### Task to carry out
Which lines mention "CCEE"? Show each one from the listing.
* * * * * * *
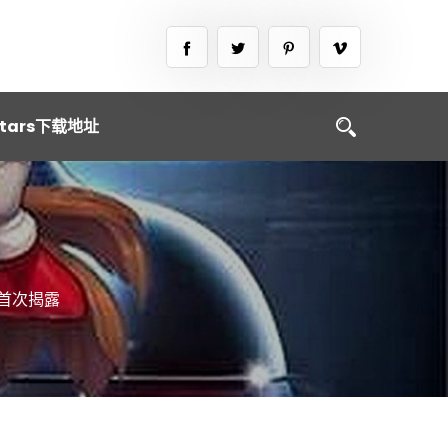
tars下载地址
首次揭露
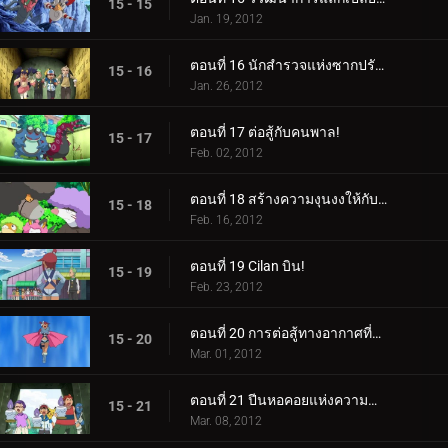
15 - 15
Jan. 19, 2012
ตอนที่ 16 นักสำรวจแห่งซากปรักหักพังของฮีโร่!
15 - 16
Jan. 26, 2012
ตอนที่ 17 ต่อสู้กับคนพาล!
15 - 17
Feb. 02, 2012
ตอนที่ 18 สร้างความงุนงงให้กับ Bouffalant!
15 - 18
Feb. 16, 2012
ตอนที่ 19 Cilan บิน!
15 - 19
Feb. 23, 2012
ตอนที่ 20 การต่อสู้ทางอากาศที่น่าทึ่ง!
15 - 20
Mar. 01, 2012
ตอนที่ 21 ปีนหอคอยแห่งความสำเร็จ!
15 - 21
Mar. 08, 2012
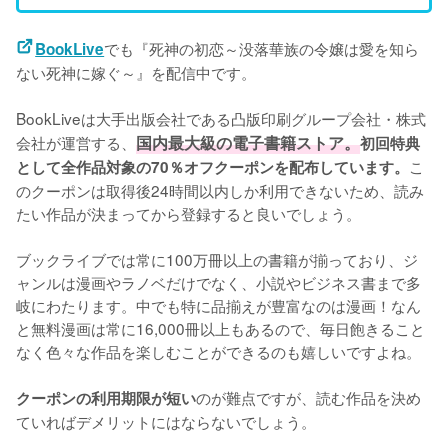
でも『死神の初恋～没落華族の令嬢は愛を知ら
BookLive
ない死神に嫁ぐ～』を配信中です。
BookLiveは大手出版会社である凸版印刷グループ会社・株式
会社が運営する、
国内最大級の電子書籍ストア。
初回特典
こ
として全作品対象の70％オフクーポンを配布しています。
のクーポンは取得後24時間以内しか利用できないため、読み
たい作品が決まってから登録すると良いでしょう。
ブックライブでは常に100万冊以上の書籍が揃っており、ジ
ャンルは漫画やラノベだけでなく、小説やビジネス書まで多
岐にわたります。中でも特に品揃えが豊富なのは漫画！なん
と無料漫画は常に16,000冊以上もあるので、毎日飽きること
なく色々な作品を楽しむことができるのも嬉しいですよね。
のが難点ですが、読む作品を決め
クーポンの利用期限が短い
ていればデメリットにはならないでしょう。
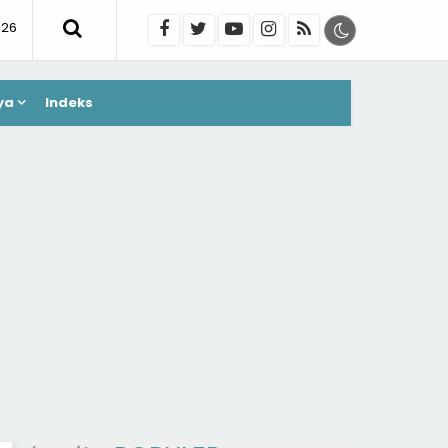
026
ya
Indeks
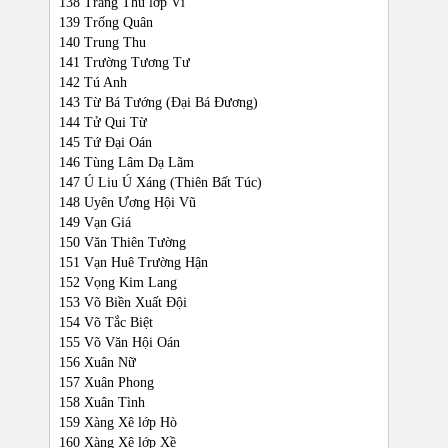
138 Trăng Thu lớp Vĩ
139 Trống Quân
140 Trung Thu
141 Trường Tương Tư
142 Tú Anh
143 Từ Bá Tướng (Đại Bá Đương)
144 Tử Qui Từ
145 Tứ Đại Oán
146 Tùng Lâm Dạ Lãm
147 Ú Liu Ú Xáng (Thiên Bất Túc)
148 Uyên Ương Hội Vũ
149 Vạn Giá
150 Văn Thiên Tường
151 Vạn Huê Trường Hận
152 Vọng Kim Lang
153 Võ Biền Xuất Đội
154 Võ Tắc Biệt
155 Võ Văn Hội Oán
156 Xuân Nữ
157 Xuân Phong
158 Xuân Tình
159 Xàng Xê lớp Hò
160 Xàng Xê lớp Xề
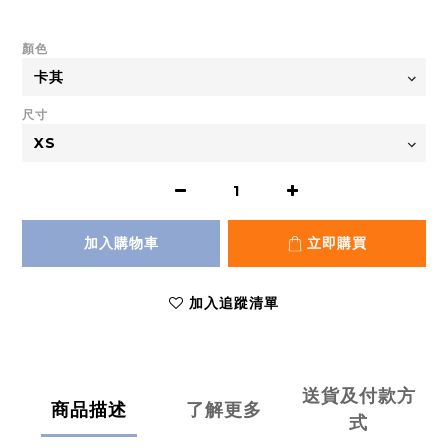
顏色
尺寸
加入購物車
立即購買
加入追蹤清單
送貨及付款方
商品描述
了解更多
式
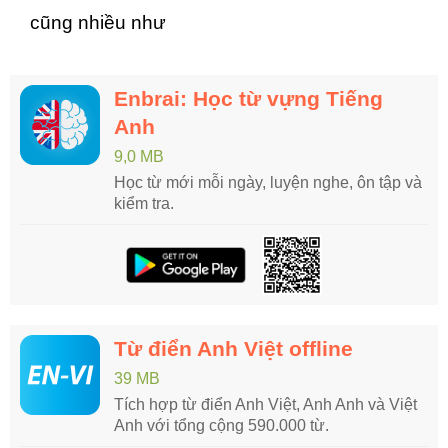
cũng nhiều như
Enbrai: Học từ vựng Tiếng
Anh
9,0 MB
Học từ mới mỗi ngày, luyện nghe, ôn tập và
kiểm tra.
Từ điển Anh Việt offline
39 MB
Tích hợp từ điển Anh Việt, Anh Anh và Việt
Anh với tổng cộng 590.000 từ.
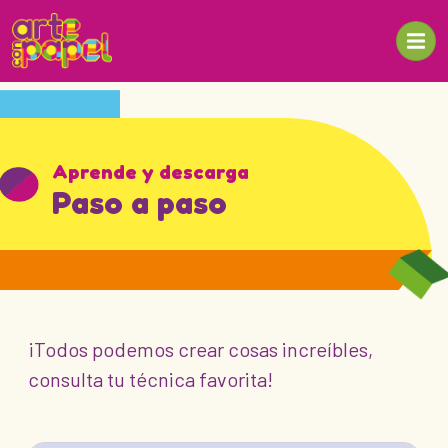
Aprende y descarga
Paso a paso
¡Todos podemos crear cosas increíbles,
consulta tu técnica favorita!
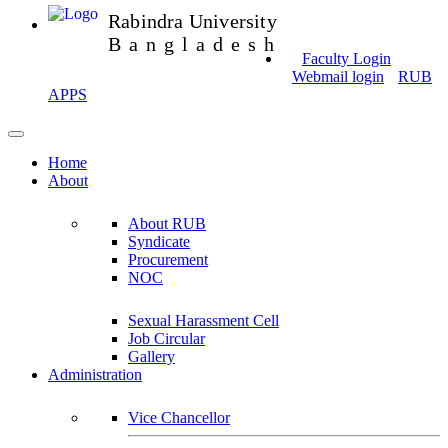
Rabindra University
Bangladesh
Faculty Login
Webmail login
RUB
APPS
Home
About
About RUB
Syndicate
Procurement
NOC
Sexual Harassment Cell
Job Circular
Gallery
Administration
Vice Chancellor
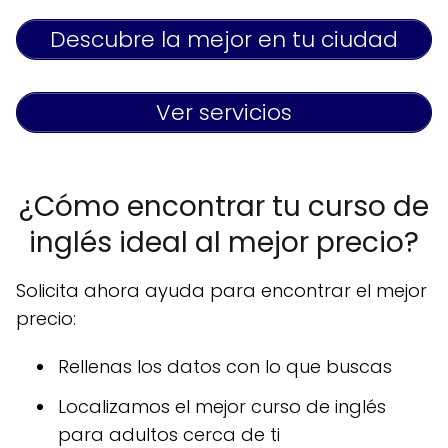
Descubre la mejor en tu ciudad
Ver servicios
¿Cómo encontrar tu curso de
inglés ideal al mejor precio?
Solicita ahora ayuda para encontrar el mejor
precio:
Rellenas los datos con lo que buscas
Localizamos el mejor curso de inglés
para adultos cerca de ti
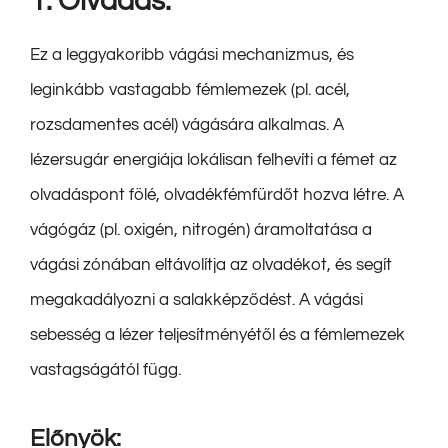
1. Olvadás:
Ez a leggyakoribb vágási mechanizmus, és
leginkább vastagabb fémlemezek (pl. acél,
rozsdamentes acél) vágására alkalmas. A
lézersugár energiája lokálisan felhevíti a fémet az
olvadáspont fölé, olvadékfémfürdőt hozva létre. A
vágógáz (pl. oxigén, nitrogén) áramoltatása a
vágási zónában eltávolítja az olvadékot, és segít
megakadályozni a salakképződést. A vágási
sebesség a lézer teljesítményétől és a fémlemezek
vastagságától függ.
Előnyök:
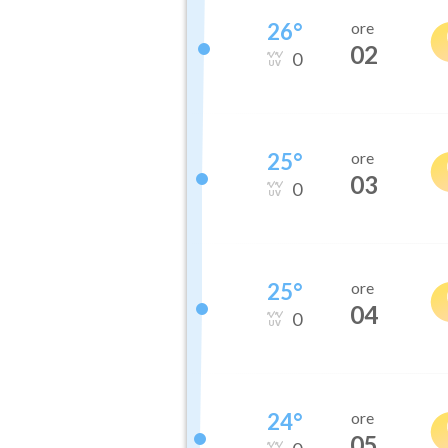
26
°
ore
02
0
25
°
ore
03
0
25
°
ore
04
0
24
°
ore
05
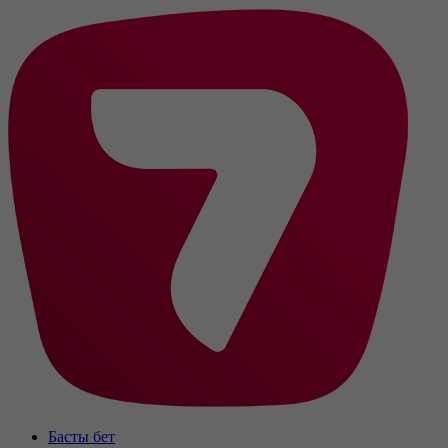
Басты бет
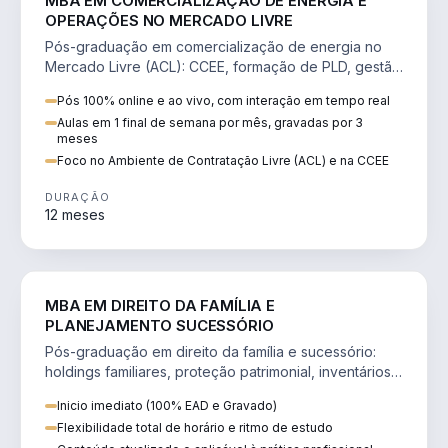
MBA EM COMERCIALIZAÇÃO DE ENERGIA E
OPERAÇÕES NO MERCADO LIVRE
Pós-graduação em comercialização de energia no
Mercado Livre (ACL): CCEE, formação de PLD, gestão
de risco e migração de clientes.
Pós 100% online e ao vivo, com interação em tempo real
Aulas em 1 final de semana por mês, gravadas por 3
meses
Foco no Ambiente de Contratação Livre (ACL) e na CCEE
DURAÇÃO
12 meses
DIREITO
MBA EM DIREITO DA FAMÍLIA E
PLANEJAMENTO SUCESSÓRIO
Pós-graduação em direito da família e sucessório:
holdings familiares, proteção patrimonial, inventários
e tributação da sucessão.
Inicio imediato (100% EAD e Gravado)
Flexibilidade total de horário e ritmo de estudo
* * * * * * *
### Answer section
Mercado Livre (ACL): CCEE, formação de PLD, gestão
Foco no Ambiente de Contratação Livre (ACL) e na CCEE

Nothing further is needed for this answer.